We have developed JaVerT [59, 63], a semi-automatic JavaScript Verification Toolchain, based on separation logic and aimed at the specialist developer wanting rich, mechanically verified specifications of critical JavaScript code. JaVerT is the first verification tool based on separation logic that targets dynamic languages. To specify JavaScript code, we provide abstractions that capture its key heap structures (for example, prototype chains and function closures), allowing the developer to write clear and succinct specifications with minimal knowledge of the JavaScript internals. To verify JavaScript programs, we develop a trusted verification pipeline consisting of: JS-2-JSIL, a well-tested compiler from JavaScript to JSIL, an intermediate goto language capturing the fundamental dynamic features of JavaScript; JSIL Verify, a semi-automatic verification tool based on a sound JSIL separation logic; and verified axiomatic specifications of the JavaScript internal functions. JaVerT has so far been used to verify functional correctness properties of: data-structure libraries (key-value map, priority queue) written in an object-oriented style; operations on data structures such as binary search trees (BSTs) and lists; examples illustrating function closures; and test cases from the official ECMAScript test suite. The verification times suggest that reasoning about larger, more complex code using JaVerT is feasible.
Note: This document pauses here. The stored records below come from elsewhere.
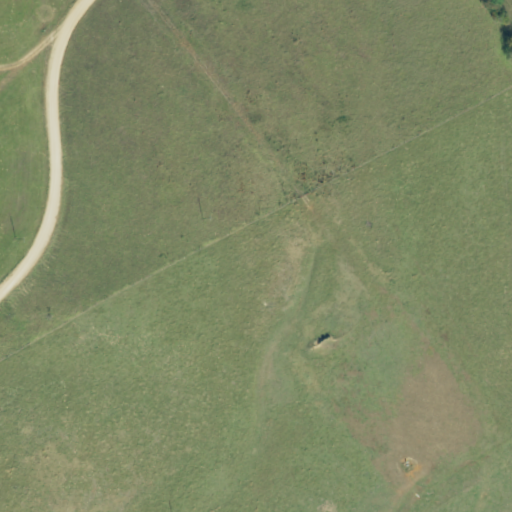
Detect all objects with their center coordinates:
road: (51, 150)
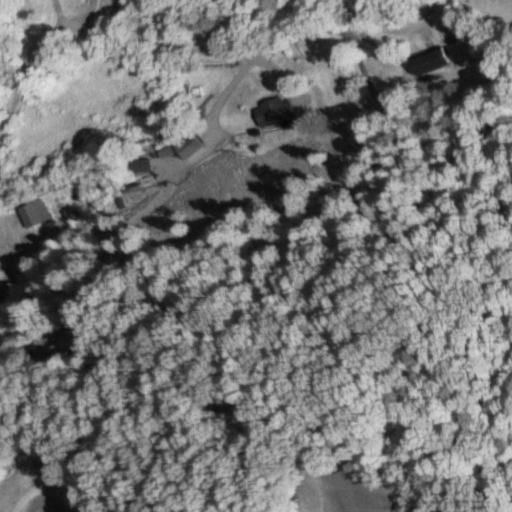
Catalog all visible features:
road: (84, 12)
road: (225, 22)
road: (331, 30)
road: (110, 31)
building: (428, 61)
road: (222, 92)
building: (274, 111)
building: (184, 146)
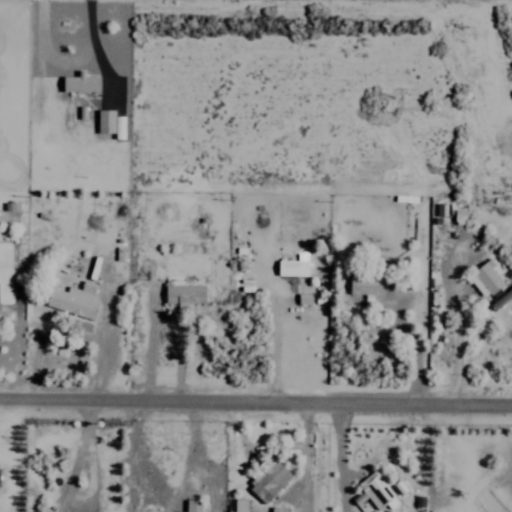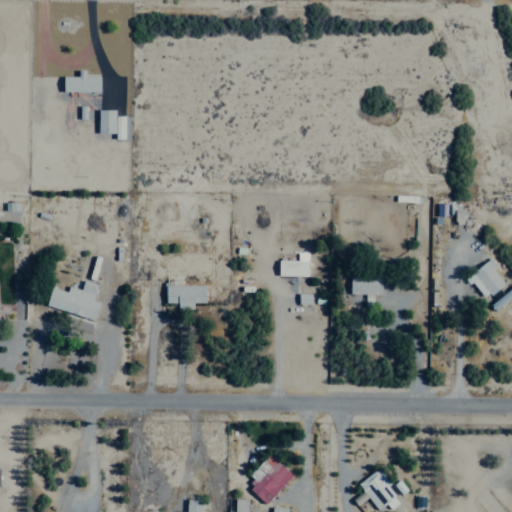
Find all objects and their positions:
building: (79, 82)
building: (109, 122)
building: (292, 266)
building: (484, 278)
building: (363, 284)
building: (184, 294)
building: (73, 299)
road: (255, 400)
building: (267, 478)
building: (377, 490)
building: (191, 505)
building: (239, 505)
building: (277, 509)
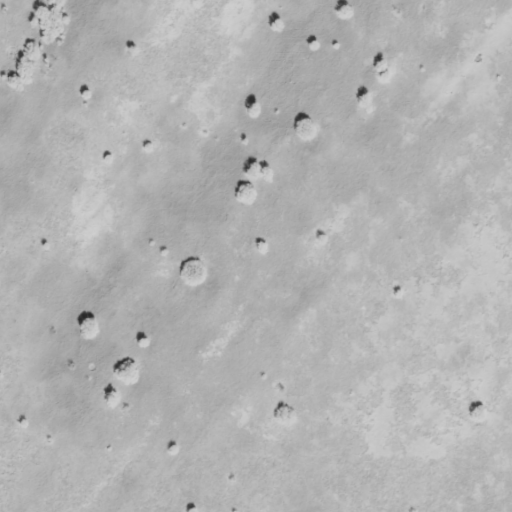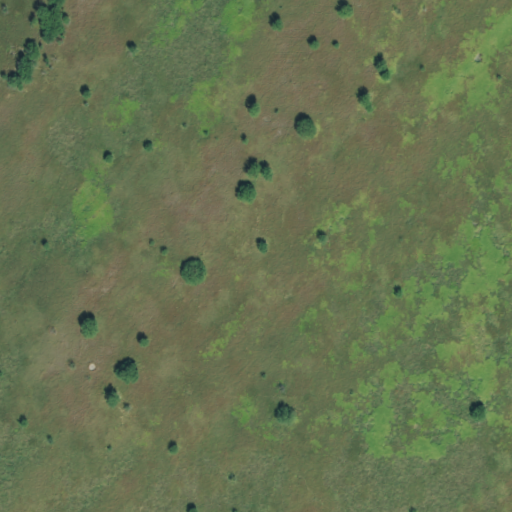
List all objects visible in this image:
quarry: (256, 256)
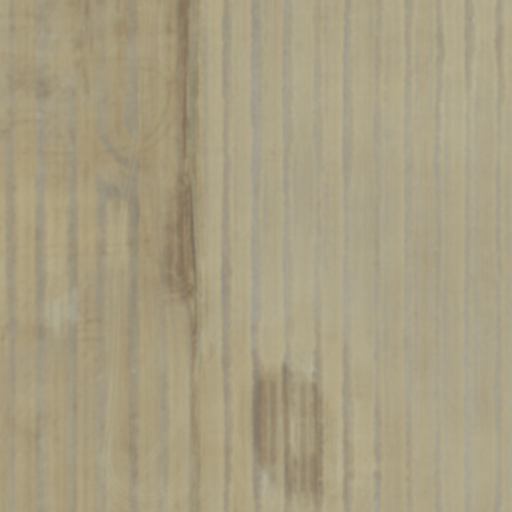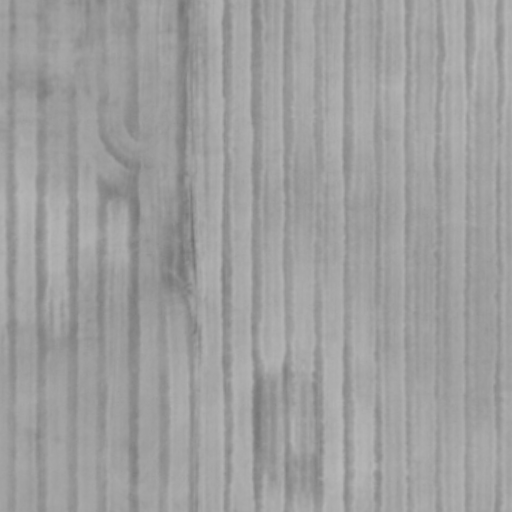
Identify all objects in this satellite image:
road: (195, 256)
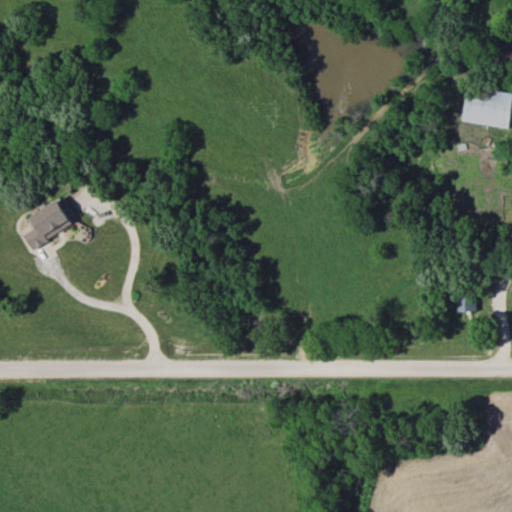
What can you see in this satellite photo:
building: (485, 107)
building: (46, 222)
building: (463, 302)
road: (501, 318)
road: (256, 369)
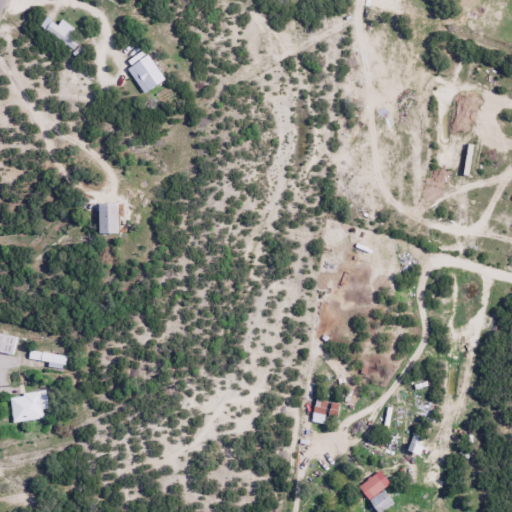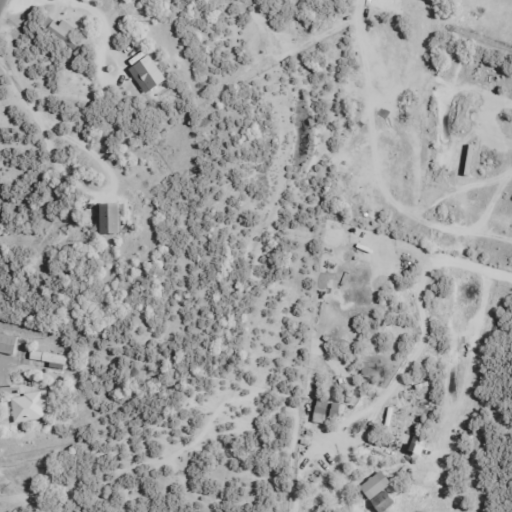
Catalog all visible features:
road: (3, 7)
building: (144, 74)
building: (106, 217)
building: (7, 343)
building: (27, 406)
building: (324, 408)
building: (413, 442)
building: (372, 484)
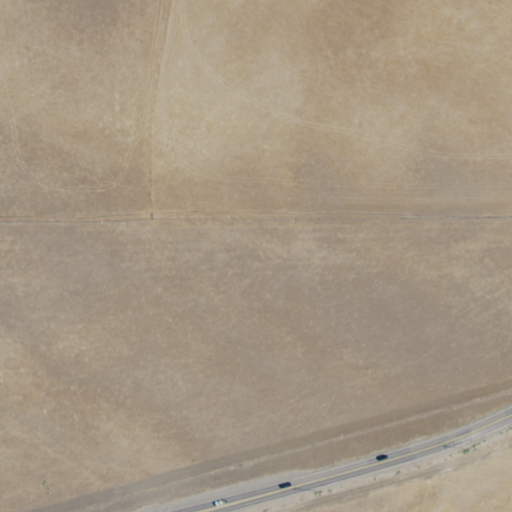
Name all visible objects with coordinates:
crop: (256, 256)
road: (352, 469)
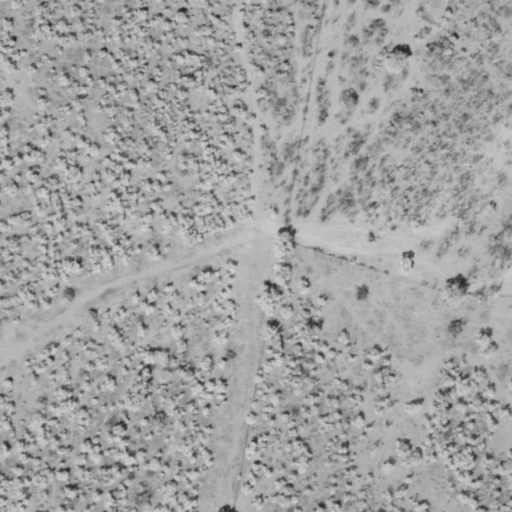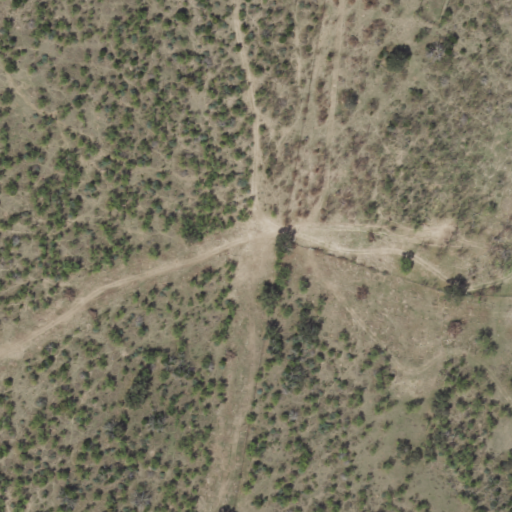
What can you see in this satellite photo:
road: (381, 196)
road: (238, 204)
road: (35, 339)
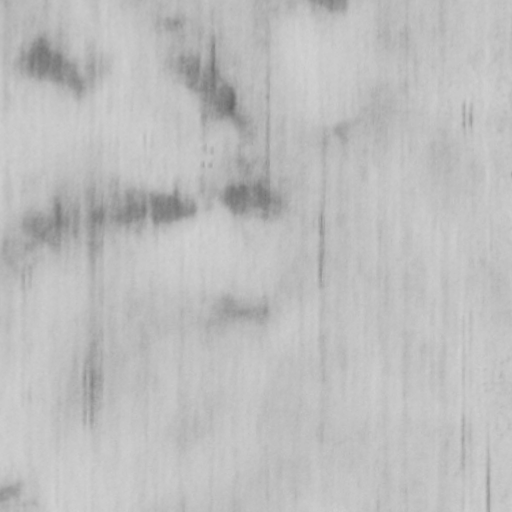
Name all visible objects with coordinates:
crop: (256, 256)
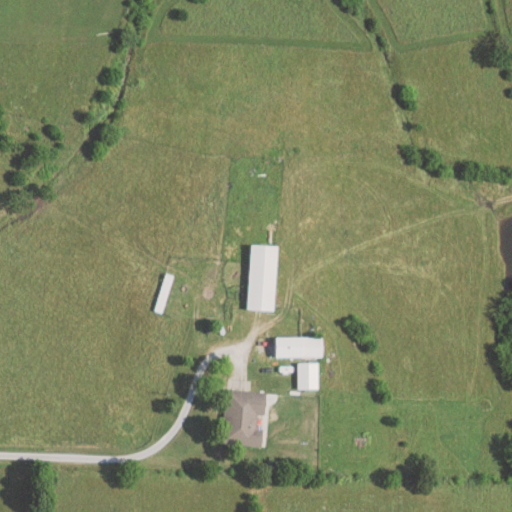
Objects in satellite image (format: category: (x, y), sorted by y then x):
building: (259, 277)
building: (296, 347)
building: (305, 376)
building: (240, 417)
road: (146, 456)
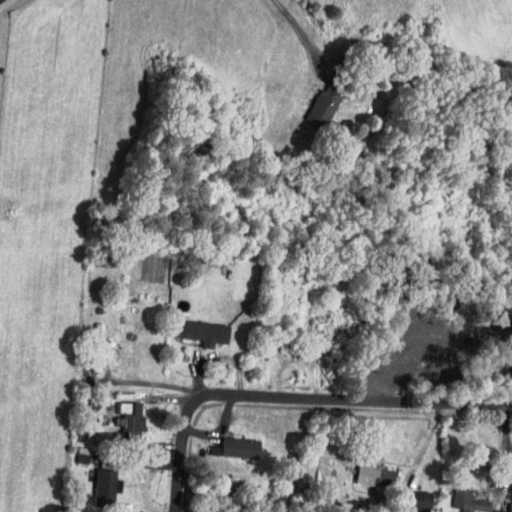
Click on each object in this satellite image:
road: (300, 29)
building: (318, 106)
building: (197, 331)
building: (92, 347)
road: (157, 383)
road: (294, 397)
building: (126, 420)
building: (234, 446)
road: (424, 448)
road: (505, 453)
building: (368, 477)
building: (100, 487)
building: (415, 499)
building: (463, 500)
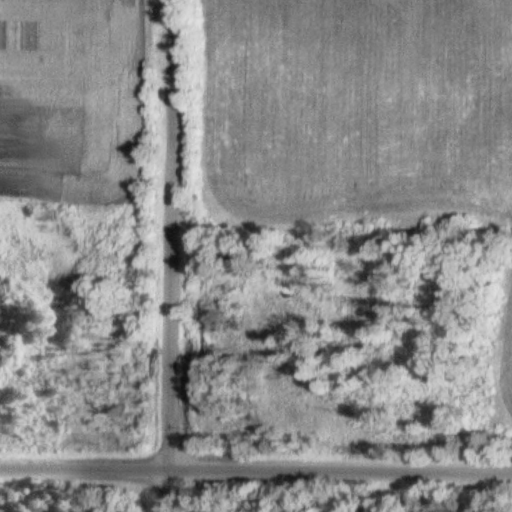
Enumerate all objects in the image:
road: (169, 256)
road: (255, 469)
This work has been presented in keynotes in CADE 2017 and FSEN 2017, and at an invited talk at Emerging Technologies, the 2017 New York ECMAScript meeting.

JavaScript semantics web page: http://psvg.doc.ic.ac.uk/research/javascript.html
JavaScript semantics (jscert) repo: https://github.com/jscert/jscert

3.8 WebAssembly

WebAssembly is a new low-level language currently being implemented in all major web browsers. It is designed to become the universal compilation target for the web, obsoleting previous solutions such as asm.js and Native Client. We have developed a mechanised Isabelle specification for WebAssembly, including a verified executable interpreter and type-checker, and a mechanised proof of type soundness [68]. This exposed several issues with the official WebAssembly specification and influenced its development. We have also worked on constant-time computation in WebAssembly [69].

WebAssembly AFP Isabelle development: https://www.isa-afp.org/entries/WebAssembly.html

3.9 OCaml concurrency and infrastructure

Working with our OCaml Labs colleagues, we have proposed a concurrency semantics for OCaml [70] and contributed to various OCaml infrastructure: a generic approach to defining partially-static data and corresponding operations [72]; conex [73], a tool which allows developers to cryptographically sign their released software, and users to verify them, ensuring integrity and authenticity without a centralised trust authority; and a modular foreign function interface for OCaml [71].